My research in theoretical high energy physics aims to seek connections between observable particle physics and the domain of fundamental theory. High energy physics has now entered a new and exciting data-rich era, which began with neutrino oscillation measurements and will reach a new level of excitement with the thorough exploration of the TeV scale at the LHC. The goals of my research are to understand and improve the extent to which the anticipated data from collider, cosmological, and neutrino detection experiments can probe Planck/string and/or unification scale physics.
My current work focuses on two topics that can be integrated into the broad context of superstring phenomenology: (i) the theoretical and phenomenological implications of TeV-scale supersymmetry and (ii) the physics of neutrino flavor mixing.
TeV-scale supersymmetry remains, after several decades of study, one of the best-motivated candidates for new physics that will be probed extensively at the Tevatron and the LHC. Given the theoretical advantages of TeV-scale supersymmetry, I have worked on a variety of topics in this area, from theories with extended gauge and Higgs sectors to aspects of CP violation and flavor physics to implications from cosmology such as quintessence theories. My primary research interest is to study the mysterious and vast parameter space associated with the supersymmetry breaking sector of such theories. I have co-authored a review article for Physics Reports on this topic, which can be found here (comments/feedback can be sent to email@example.com). My current emphasis is to construct theoretically motivated benchmark models that are complementary to the existing models used for collider studies.
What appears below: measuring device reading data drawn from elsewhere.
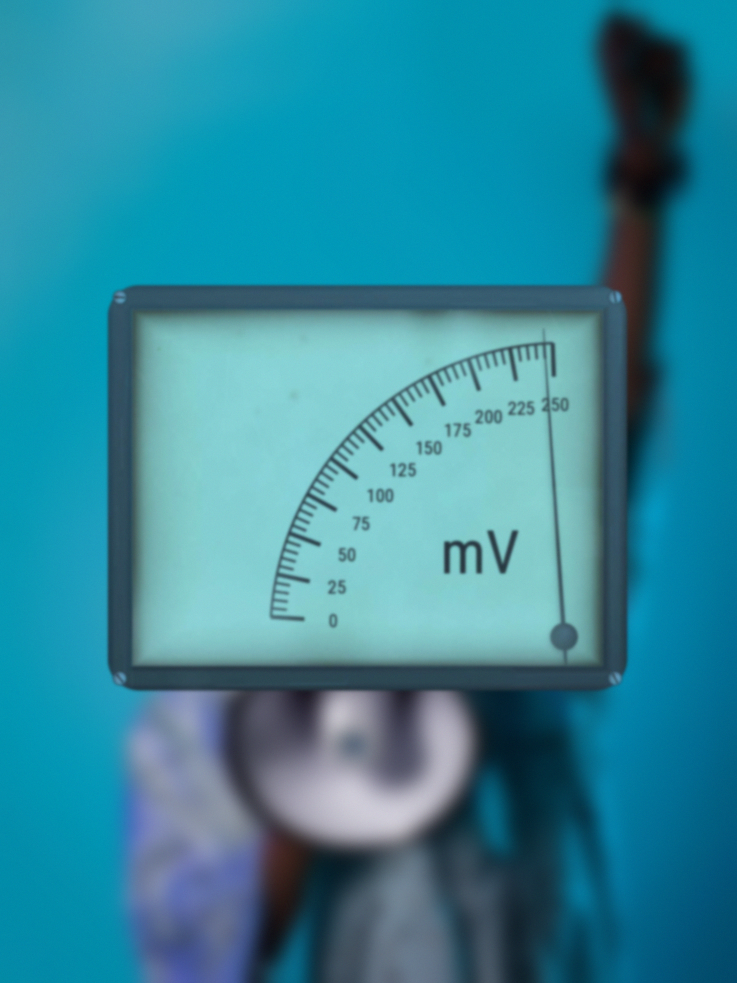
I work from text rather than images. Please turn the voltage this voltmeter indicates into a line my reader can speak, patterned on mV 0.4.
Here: mV 245
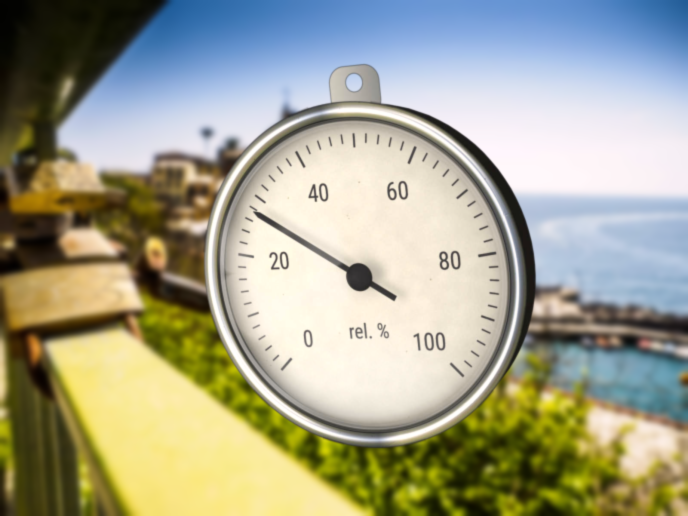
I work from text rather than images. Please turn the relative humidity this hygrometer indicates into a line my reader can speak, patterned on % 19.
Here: % 28
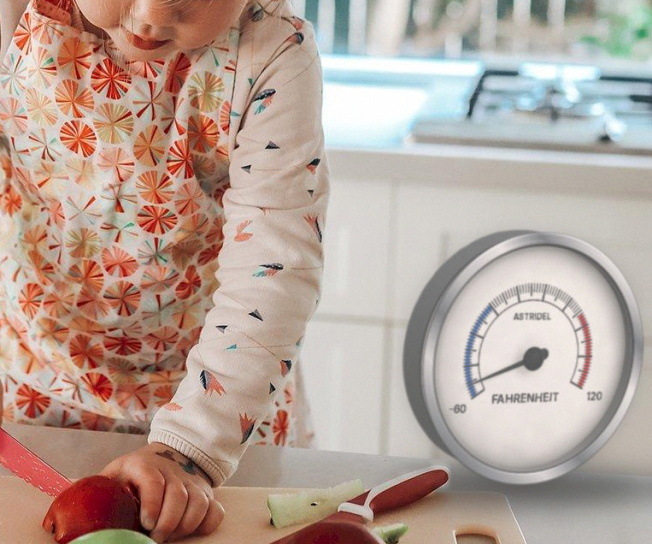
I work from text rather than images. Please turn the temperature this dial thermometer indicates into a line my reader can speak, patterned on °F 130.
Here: °F -50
Neutrino oscillation experiments have revealed not only that neutrinos are massive, but also that leptons display a striking flavor mixing pattern that is in sharp contrast to that of the quarks, providing a new facet to the already puzzling and exciting area of flavor physics. My work in this area includes studies of the impact of Cabibbo-sized effects in the lepton sector as expected within the general paradigm of quark-lepton unification, and the hypothesis that the underlying flavor physics is governed by icosahedral symmetry, a non-Abelian discrete group that provides a rich arena for flavor model building.